A terrible poll for Biden
But Biden is getting little credit, and CNN’s latest polling is simply brutal for the President.
Just 41% of those asked approve of the way Biden is handling his job. His approval rating on the economy has dropped to 37% — down 8 points since early December alone. Only 45% approve of his handling of the pandemic he was elected to end. When those who disdain Biden’s overall performance were asked to name a single thing he’d done that they approved of, 56% had nothing positive to say. “I’m hard pressed to think of a single thing he has done that benefits the country,” wrote one respondent.
It is true that no modern president has faced the confluence of crises that Biden did when he was sworn in nearly 13 months ago. And any commander in chief might have struggled. But Biden has rarely reached the heights of empathy and rhetoric he showed in an inaugural address meant to bring the nation back together after the pandemonium of the Trump years.
“Our history has been a constant struggle between the American ideal that we are all created equal and the harsh, ugly reality that racism, nativism, fear and demonization have long torn us apart,” Biden said after he was sworn in.
A year on, the second half of that equation appears to be dominating the first, not least because of the pernicious influence of his predecessor, who seems to be plotting a 2024 comeback attempt.

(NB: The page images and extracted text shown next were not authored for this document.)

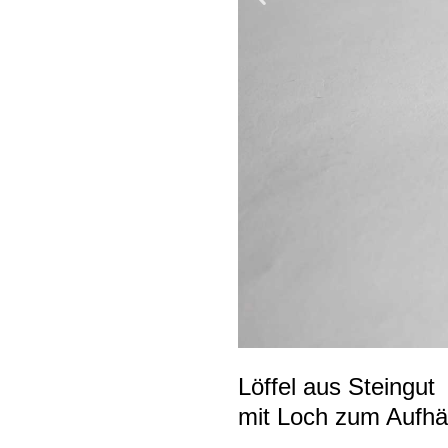
Löffel aus Steingut
mit Loch zum Aufhä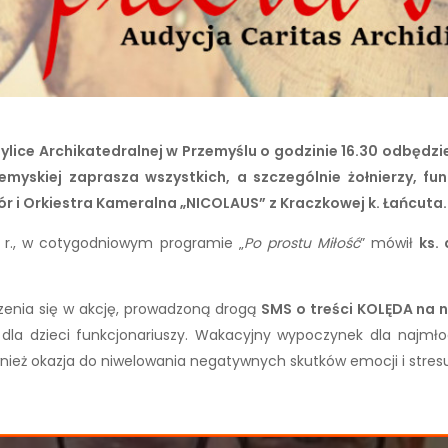
Bazylice Archikatedralnej w Przemyślu o godzinie 16.30 odbędz
zemyskiej zaprasza wszystkich, a szczególnie żołnierzy, f
 i Orkiestra Kameralna „NICOLAUS” z Kraczkowej k. Łańcuta.
22 r., w cotygodniowym programie „
Po prostu Miłość
” mówił
ks.
zenia się w akcję, prowadzoną drogą
SMS o treści KOLĘDA na 
ch dla dzieci funkcjonariuszy. Wakacyjny wypoczynek dla najm
eż okazja do niwelowania negatywnych skutków emocji i stresu 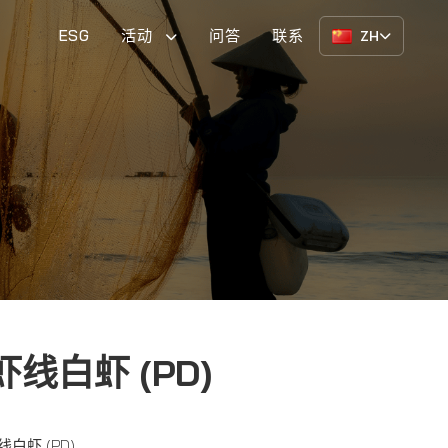
ESG
活动
问答
联系
ZH
线白虾 (PD)
白虾 (PD)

But Biden may also have done too little to rally the nation behind him. He lacks the steadying and sunny confidence of President Franklin Roosevelt, who piloted his nation through the great crises of the Great Depression and World War II. Some Americans also saw the ambition of Biden’s social spending plan as a betrayal of the moderate image he had cultivated on the campaign trail. The pandemic’s refusal to loosen its grip over the first year of his presidency hammered his reputation for competence. The US withdrawal from Afghanistan, which should have been a political winner, was instead a parable of presidential incompetence when it descended into bloody chaos. High inflation has been responsible for ending countless political careers in the last century, and the White House’s repeatedly wrong comments downplaying the seriousness of price hikes for basic goods haven’t helped.

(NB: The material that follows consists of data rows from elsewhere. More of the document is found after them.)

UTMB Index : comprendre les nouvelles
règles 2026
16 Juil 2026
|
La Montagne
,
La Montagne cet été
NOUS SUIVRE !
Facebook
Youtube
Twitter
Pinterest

Biden has restored decency and decorum to the White House. But a President nearing 80 may lack the galvanizing power to inspire much younger Americans. And Biden admitted last month that he had not fully mastered the role of the presidency after decades in the US Senate.
Republicans are deepening the national malaise
So entrenched are America’s divides that it’s hard to see how Biden will get his approval rating up the 10 or 15 points or so that history suggests is a safer zone for the party of first-term presidents in midterm elections. Even sudden deliverance from Covid-19 and an economic spurt might not alter perceptions of a country in crisis, especially given the lack of a common national reality.
Given the circumstances, the midterm elections ought to be some of the easiest on record for Republicans hoping to win the Senate and the House of Representatives. But the party is tearing itself apart, split between lawmakers fully bought into Trump’s personality cult — either by conviction or political cowardice — and an apparently smaller, more traditional bloc of conservatives. The feud erupted afresh this week when Senate Minority Leader Mitch McConnell criticized a Republican National Committee censure resolution that described the January 6 insurrection as “legitimate political discourse.” Trump and his acolytes quickly hit back, raising the possibility of internecine GOP strife that could detract from its midterm message and once again alienate the suburban voters who helped eject Trump from the presidency after a single term.